Back in the mid-Nineties, kombucha was not widely available, but it’s hardly a new invention. Made by fermenting tea with a culture—in much the same way milk is cultured to produce yogurt—the drink has been regarded as a health tonic in China for more than 2,000 years. In recent decades samples of the culture, or “mother,” were swapped in America’s fringe health circles, and fans nurtured their own batches. Laraine Dave, a devotee of Eastern spirituality, and G.T.’s father, Michael, an attorney and CPA, first got their “mother” from friends who owned a Beverly Hills juice bar. “I drank it purely for vanity reasons,” recalls Laraine, citing the claims that kombucha improves skin quality and thickens the hair. G.T., then a teenager, was initially skeptical. “It wasn’t until my mother was diagnosed with breast cancer that I really started paying attention,” he says. “She’s still the reason why I do what I do.”
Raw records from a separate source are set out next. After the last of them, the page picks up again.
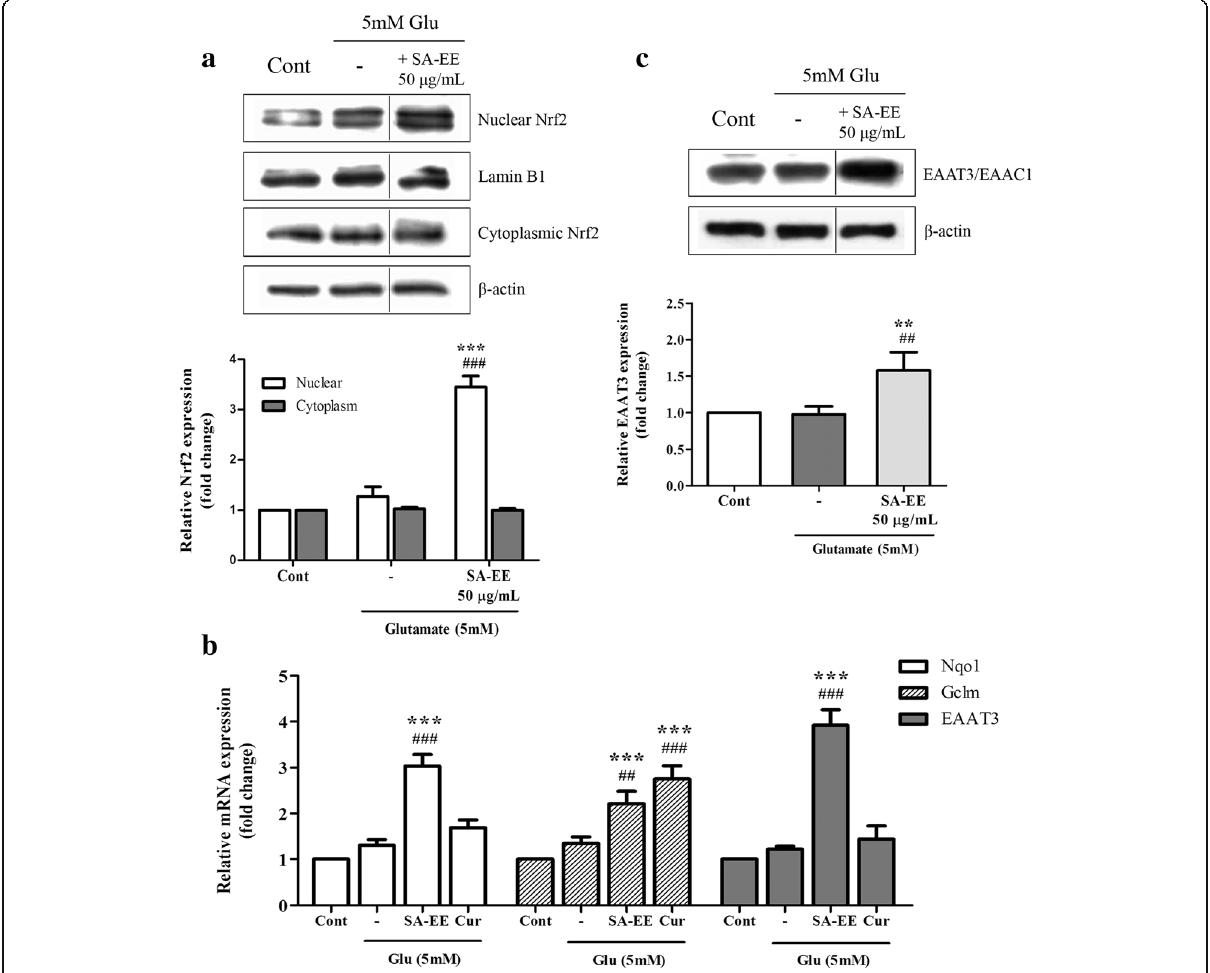
Fig. 3 Effect of SA-EE on Nrf2 pathway activation. HT22 cells were exposed to 5 mM glutamate alone or glutamate in combination with 50 μ g/mL SA-EE for 1 h prior to western blot analysis of nuclear and cytoplasmic Nrf2 levels ( a ). Quantitative real-time RT-PCR analysis of NQO1, GCLM and EAAT3 mRNA expression was performed after treatment of cells with 5 mM glutamate alone or glutamate in combination with 50 μ g/mL SA-EE or 15 μ M curcumin (positive control) for 24 h ( b ). Whole cell lysates were subjected to western blot analysis of EAAT3 level after treating cells with 5 mM glutamate alone or glutamate in combination with 50 μ g/mL SA-EE for 24 h ( c ). Lamin B1 and β -actin served as endogenous loading controls for nuclear extracts and whole cell/cytoplasmic extracts, respectively. β -actin was used as an internal control for RT-PCR assay. All data were normalized to endogenous control levels and are expressed as the mean±SEM of at least three independent experiments. ## P < 0.01, ### P < 0.001 vs. control; **P < 0.01, ***P < 0.001 vs. glutamate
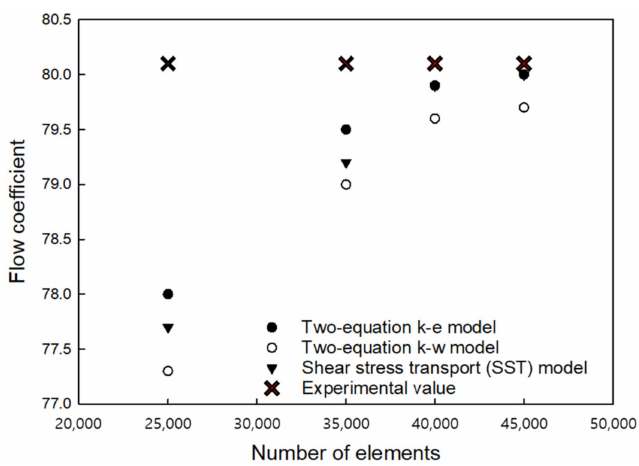
Figure 2. Result of mesh size dependence study for flow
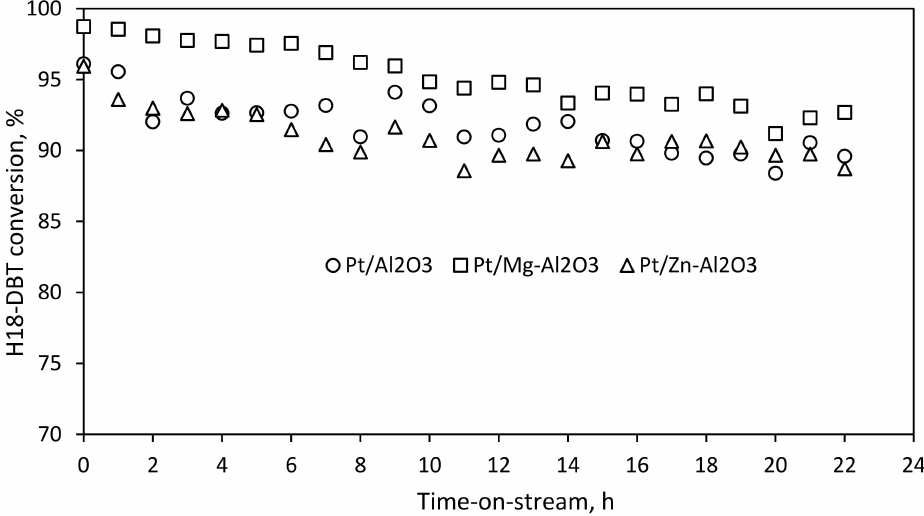
Figure 3. Conversion of H18-DBT vs. time-on-stream over 22 h of dehydrogenation. Reaction parameters: Pt loading 0.5 wt.%, H18-DBT doh 99.6%, reaction temperature 300 ◦ C, feed flow 1.3 mL/min, catalyst mass 110 g, weight hourly space velocity 0.61 h − 1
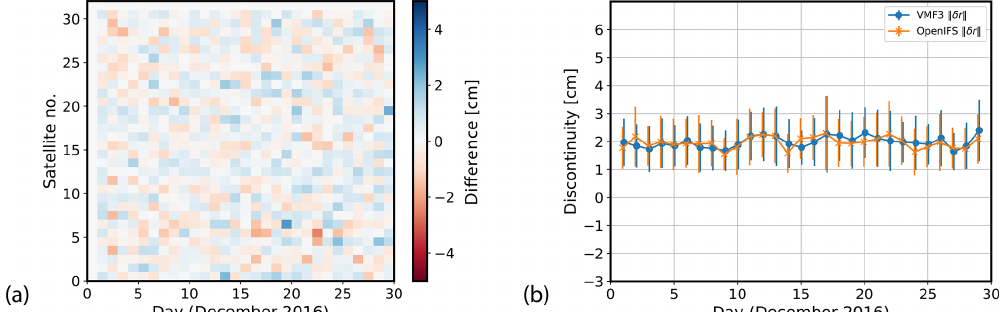
Figure 1. Norm of the midnight discontinuity ( (cid:107) δ r (cid:107) ) for December 2016. (a) A color map representing the difference between the default and experimental system for the satellites used in the experiment. (b) The mean (solid lines) and standard deviation (vertical whiskers) over all satellites for each day of the experiment with blue (default system) and orange (experimental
Convinced that kombucha had saved Laraine’s life, Dave, a Beverly Hills High School dropout, devoted himself to the potion full-time. In 1995 he started brewing small batches of the stuff in his parents’ kitchen and selling it to a local health-food store. In 1999 Whole Foods picked up his product, and in 2005 he sank his life savings into a larger bottling plant in L.A. (A psychic told him the building would bring him great success after he brought her a soil sample from the site.) These days Dave’s kombucha and Synergy drinks (kombucha flavored with fruit juice) are available in more than 1,000 outlets, and he’s building a house in Beverly Hills. He calls kombucha a “blessing.” Retailers agree. “The sales are so remarkable that the first time I saw [the numbers], I thought it was a mistake,” says Perry Abbenante, senior global grocery coordinator for Whole Foods.
The label of Dave’s drinks suggests that kombucha supports the immune and digestive systems, and fans also credit the drinks with everything from forestalling hunger to imparting a sense of spiritual calm. The medical establishment, however, isn’t completely convinced. “There have been no clinical trials,” points out Mary L Hardy, medical director of the Simms/Mann–UCLA Center for Integrative Oncology, but she does note that “most probiotic foods stimulate the immune system.”
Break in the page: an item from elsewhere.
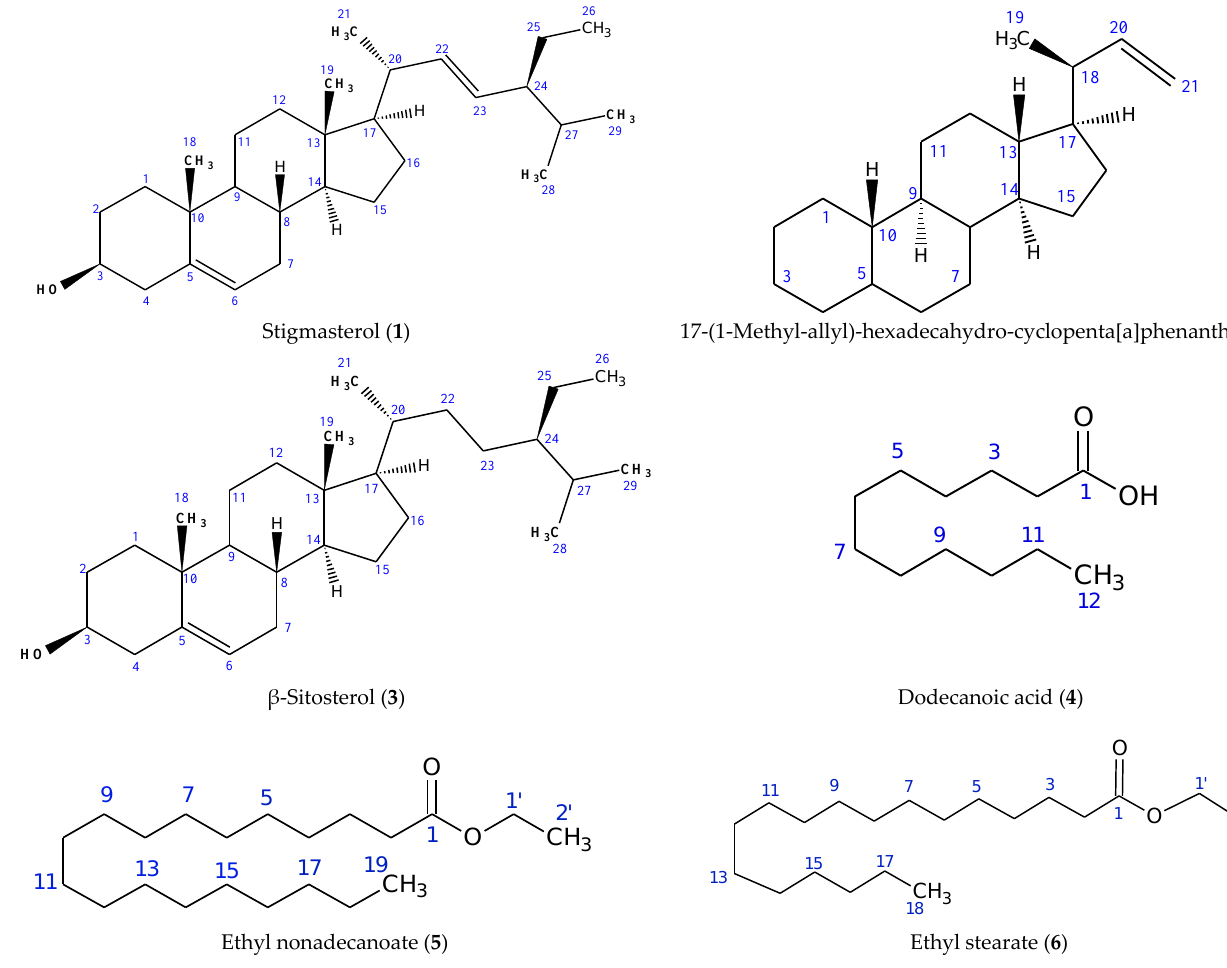
Figure 1. Structures of Compounds 1 – 6 Isolated from Cyperus sexangularis Leaf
But lack of clinical data hasn’t kept kombucha from becoming a Hollywood trend. In the past year the beverage has been photographed in Lindsay Lohan’s hand and plugged by Tina Fey on Late Show With David Letterman. (“It smells horrible,” she quipped, “but it tastes…horrible.”) The cast of Grey’s Anatomy has cases of Dave’s brew shipped to the set, and CAA partner Kevin Huvane sends it to clients. Dave has declined corporate buyout offers and still personally oversees the brewing of every batch. Kombucha, he insists, is extremely sensitive to the “energy” of its maker. “So until the day that I find a way to clone myself,” says Dave, “I don’t see a second factory happening.”